機能の面では、できることのページに、入っているものと入っていないものを両方載せています。Gitのリポジトリ機能は持たず、自動化や外部連携の幅で勝負する道具ではなく、画面は日本語のみで、自動で取り込めるのはTrelloだけです。Nulab Passのような統制の仕組みを必要としている組織にとっては、この点も含めて検討の対象になります。
比較の材料としては、機能と上限の軸で違いを並べたBacklogとの比較があります。同じ形で、カードを並べて進行を見せる型のTrelloとの比較、タスクの割り当てと期日の管理を厚く持つ型のAsanaとの比較も整理しています。ただし、Nulab Passを必要としている組織にとって、乗り換えは簡単な選択肢ではありません。Backlogは長く使われている製品で、GitとSubversionを全プランで持ち、課題とWikiとドキュメントが同じ場所に揃っています。統制の仕組みまで含めて同じものを別の場所で組み直すのは、費用より工数のほうが重くなることが多い作業です。乗り換える理由が明確でないなら、ビジネスプランで据え置くのは十分に合理的な判断です。
Q1. Nulab Passは終了するのですか?
終了しません。終了の告知はなく、料金やプランの内容にも変更はありません。公式のよくある質問は「Cacoo、Nulab Passの料金やプランの内容に変更はありません」と明言しています。変わるのはBacklog側の条件で、2027年1月1日以降はビジネスプランとプロフェッショナルプランでのみ契約できるようになります。
Q2. エコノミープランでNulab Passは使えますか?
使えません。公式ヘルプの新プランの比較では、新しいフリープランとエコノミープランについて「Nulab Passの契約」が「あり」から「なし」に変わると記載されています。Nulab Passを続けるなら、Backlog側は最低でも月36,300円(税抜)のビジネスプランになります。

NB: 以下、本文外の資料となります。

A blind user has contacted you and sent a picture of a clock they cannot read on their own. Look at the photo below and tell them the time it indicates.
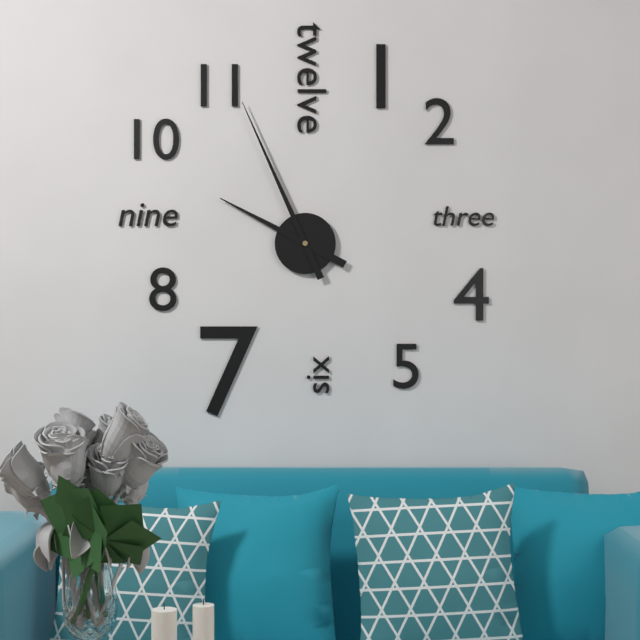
9:56
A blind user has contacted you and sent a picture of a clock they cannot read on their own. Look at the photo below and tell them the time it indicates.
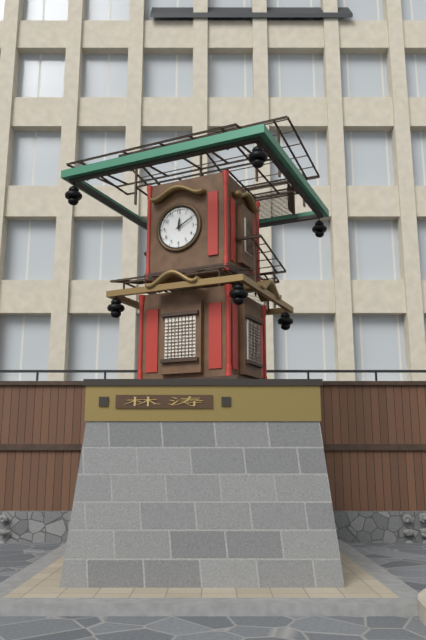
12:10
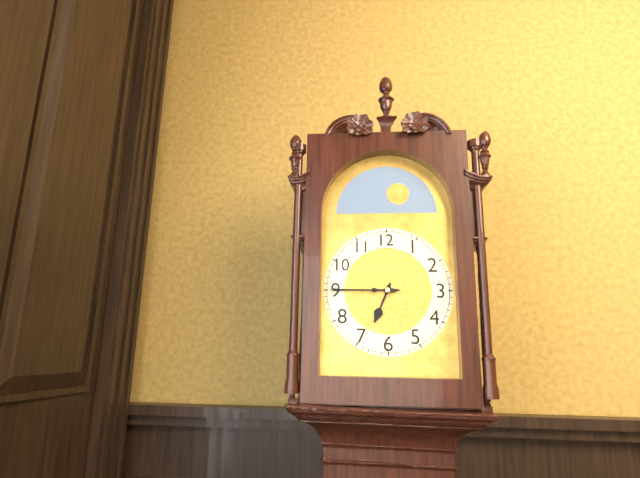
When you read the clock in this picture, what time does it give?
6:45
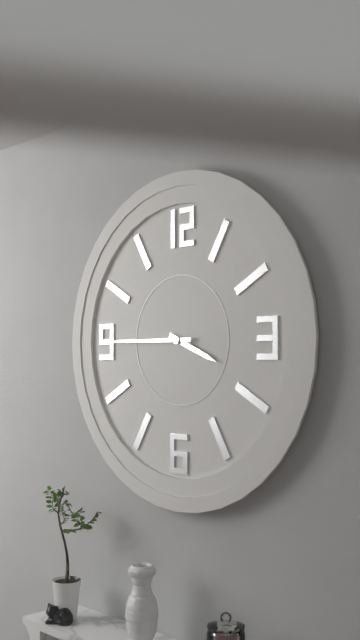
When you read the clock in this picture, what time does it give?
3:45
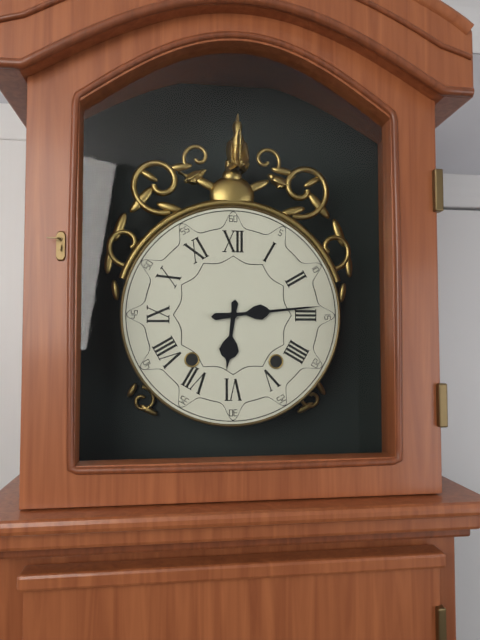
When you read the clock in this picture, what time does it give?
6:14
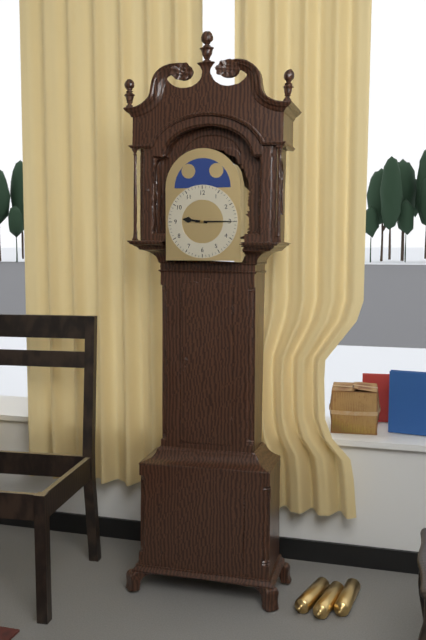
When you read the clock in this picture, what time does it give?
9:15
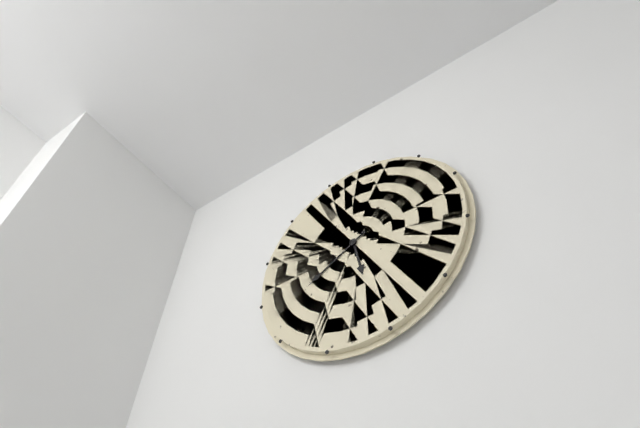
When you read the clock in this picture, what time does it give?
5:40
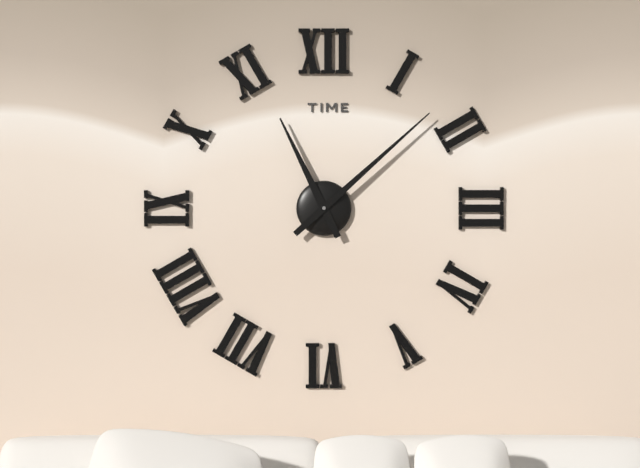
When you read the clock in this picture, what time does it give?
11:08
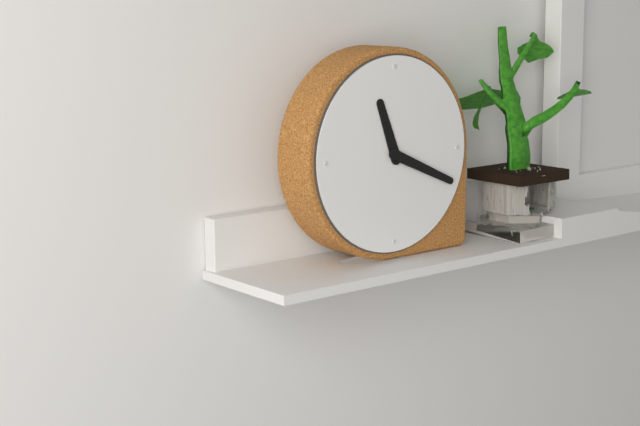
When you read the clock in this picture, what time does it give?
11:19
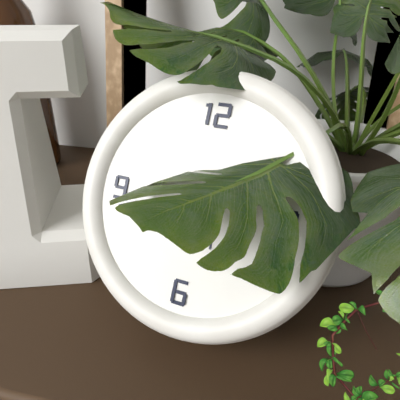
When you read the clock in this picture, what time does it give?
1:43
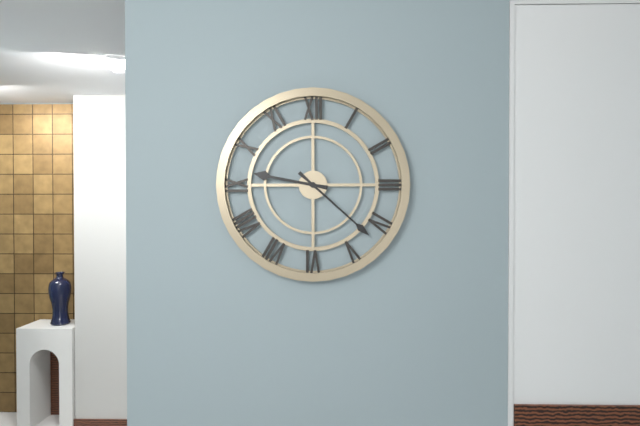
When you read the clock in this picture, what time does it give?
9:22
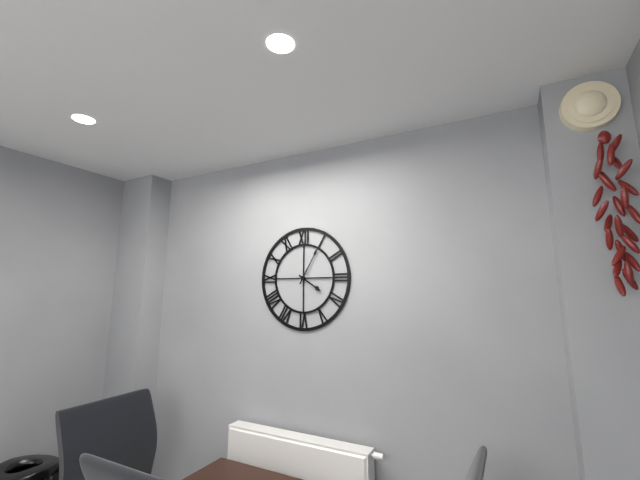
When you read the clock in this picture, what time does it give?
4:05
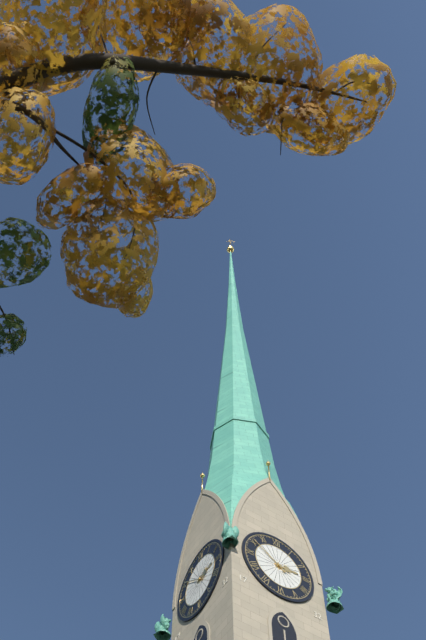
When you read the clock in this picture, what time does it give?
2:51
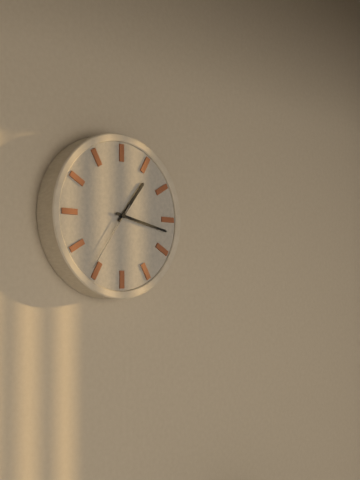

Q3. スタンダードでNulab Passを契約していますが、自動で移行しますか?
自動移行の対象から外れます。人数が15名以下でプロジェクトが30以下でも、Nulab Passを契約していると条件を満たしません。ビジネスまたはプロフェッショナルを自分で予約する必要があります。公式のよくある質問は、予約がない場合について「適用開始日以降にBacklogを利用できなくなる可能性があります」と明記しています。
Q4. Nulab Passをやめると、セキュリティはどうなりますか?
新しいフリープランとエコノミープランでは、2段階認証の必須化が「なし」から「あり」に変わります。全員に2段階認証を強制する設定は使えるようになります。ただしSAML認証、監査ログ、ユーザープロビジョニングは使えません。アクセスログもエコノミーでは使えないため、要件を書き出してから判断してください。
Q5. 予約の期限はいつまでですか?
適用開始日から逆算します。銀行振込は適用開始日の64日前まで、クレジットカードは適用開始日の2日前までが目安です。請求書は次回の契約開始日の63日前に発行されます。適用開始日は「2027年1月1日以降に到来する最初の契約更新日」で組織ごとに違うため、まず「組織設定」の「プラン」画面で自分の日付を確認してください。